The bill also comes a day after California's top health official said electronic cigarettes are threatening to unravel the state's decades-long effort to reduce tobacco use.

Democratic State Senator Ed Hernandez of West Covina, who chairs the chamber's health committee, brought the bill in hopes of keeping more teens from starting smoking.

"We can no longer afford to sit on the sidelines while big tobacco markets to our kids and gets another generation of young people hooked on a product that will ultimately kill them," Hernandez said in a statement.

Some 21,300 children begin smoking in the state every year, Kimberly Amazeen of the American Lung Association in California said in the statement, adding that about 40,000 Californians die every year from the effects of smoking.

Last Wednesday, Washington state Attorney General Bob Ferguson proposed legislation that would put purchasing and possessing tobacco and nicotine-vapor products on equal footing with the state's minimum age for drinking and using recreational marijuana.

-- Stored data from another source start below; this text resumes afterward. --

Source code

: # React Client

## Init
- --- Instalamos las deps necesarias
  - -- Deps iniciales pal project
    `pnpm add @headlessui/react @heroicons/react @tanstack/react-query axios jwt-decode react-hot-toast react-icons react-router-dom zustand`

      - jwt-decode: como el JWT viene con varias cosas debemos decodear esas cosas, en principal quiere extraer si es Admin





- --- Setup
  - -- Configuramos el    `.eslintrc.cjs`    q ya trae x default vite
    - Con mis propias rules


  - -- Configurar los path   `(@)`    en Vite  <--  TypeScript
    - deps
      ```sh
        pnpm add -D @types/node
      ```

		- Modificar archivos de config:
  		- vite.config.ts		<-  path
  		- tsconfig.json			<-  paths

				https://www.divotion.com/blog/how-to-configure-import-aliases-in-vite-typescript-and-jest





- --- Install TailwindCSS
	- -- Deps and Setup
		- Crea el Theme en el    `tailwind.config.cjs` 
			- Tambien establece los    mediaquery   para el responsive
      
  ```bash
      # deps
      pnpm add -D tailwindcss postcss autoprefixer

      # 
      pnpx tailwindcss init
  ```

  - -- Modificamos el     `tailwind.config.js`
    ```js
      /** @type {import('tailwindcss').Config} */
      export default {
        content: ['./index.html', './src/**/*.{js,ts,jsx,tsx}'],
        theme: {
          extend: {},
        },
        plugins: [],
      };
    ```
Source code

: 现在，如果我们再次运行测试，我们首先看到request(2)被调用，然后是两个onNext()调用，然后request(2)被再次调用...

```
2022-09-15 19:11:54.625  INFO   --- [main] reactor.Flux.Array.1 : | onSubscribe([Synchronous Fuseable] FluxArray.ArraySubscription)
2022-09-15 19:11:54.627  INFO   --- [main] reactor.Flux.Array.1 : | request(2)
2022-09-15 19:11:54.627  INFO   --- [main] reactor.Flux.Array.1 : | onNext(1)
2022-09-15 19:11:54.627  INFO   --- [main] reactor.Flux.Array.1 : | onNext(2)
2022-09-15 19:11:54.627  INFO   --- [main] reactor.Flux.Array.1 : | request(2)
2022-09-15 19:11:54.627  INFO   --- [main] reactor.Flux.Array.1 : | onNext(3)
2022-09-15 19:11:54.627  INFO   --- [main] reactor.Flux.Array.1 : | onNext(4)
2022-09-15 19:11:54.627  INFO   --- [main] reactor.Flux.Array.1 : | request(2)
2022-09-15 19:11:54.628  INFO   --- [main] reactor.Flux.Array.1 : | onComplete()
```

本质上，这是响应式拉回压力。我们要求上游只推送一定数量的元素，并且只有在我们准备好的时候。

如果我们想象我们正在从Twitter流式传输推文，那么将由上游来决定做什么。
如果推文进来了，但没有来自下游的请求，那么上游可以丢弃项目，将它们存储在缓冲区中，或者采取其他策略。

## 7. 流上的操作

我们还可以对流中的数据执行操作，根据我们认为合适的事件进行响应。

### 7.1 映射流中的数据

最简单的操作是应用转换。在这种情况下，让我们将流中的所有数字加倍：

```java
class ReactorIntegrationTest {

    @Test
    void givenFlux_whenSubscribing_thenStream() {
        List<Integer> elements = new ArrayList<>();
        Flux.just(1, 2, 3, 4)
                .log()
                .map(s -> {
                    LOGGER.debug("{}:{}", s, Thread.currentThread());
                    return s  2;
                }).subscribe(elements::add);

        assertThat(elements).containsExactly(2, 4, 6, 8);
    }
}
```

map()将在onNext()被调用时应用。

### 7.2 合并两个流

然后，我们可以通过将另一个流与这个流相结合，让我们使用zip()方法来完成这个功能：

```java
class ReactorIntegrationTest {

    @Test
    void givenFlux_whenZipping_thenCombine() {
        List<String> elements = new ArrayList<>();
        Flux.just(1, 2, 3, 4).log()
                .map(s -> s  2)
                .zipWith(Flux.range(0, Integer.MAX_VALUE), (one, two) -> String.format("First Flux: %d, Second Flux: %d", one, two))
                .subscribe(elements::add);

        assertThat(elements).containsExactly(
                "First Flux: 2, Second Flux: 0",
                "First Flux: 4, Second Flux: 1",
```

Cigarette smoking is the leading cause of preventable death in the United States, accounting for more than 480,000 deaths annually, or one in every five deaths overall, according to the U.S. Centers for Disease Control and Prevention.

Most U.S. states set the legal smoking age at 18, while a handful have set it higher at 19. Some cities and counties, including New York City and Hawaii County, have already raised the smoking age to 21.

Altria Group Inc, which owns Philip Morris USA and R.J. Reynolds Tobacco Company, could not be immediately reached for comment.

On Wednesday, California Department of Public Health Director Ron Chapman blasted electronic cigarettes as addictive in a report, as the state legislature debates whether to regulate the devices under the state's tobacco regulations.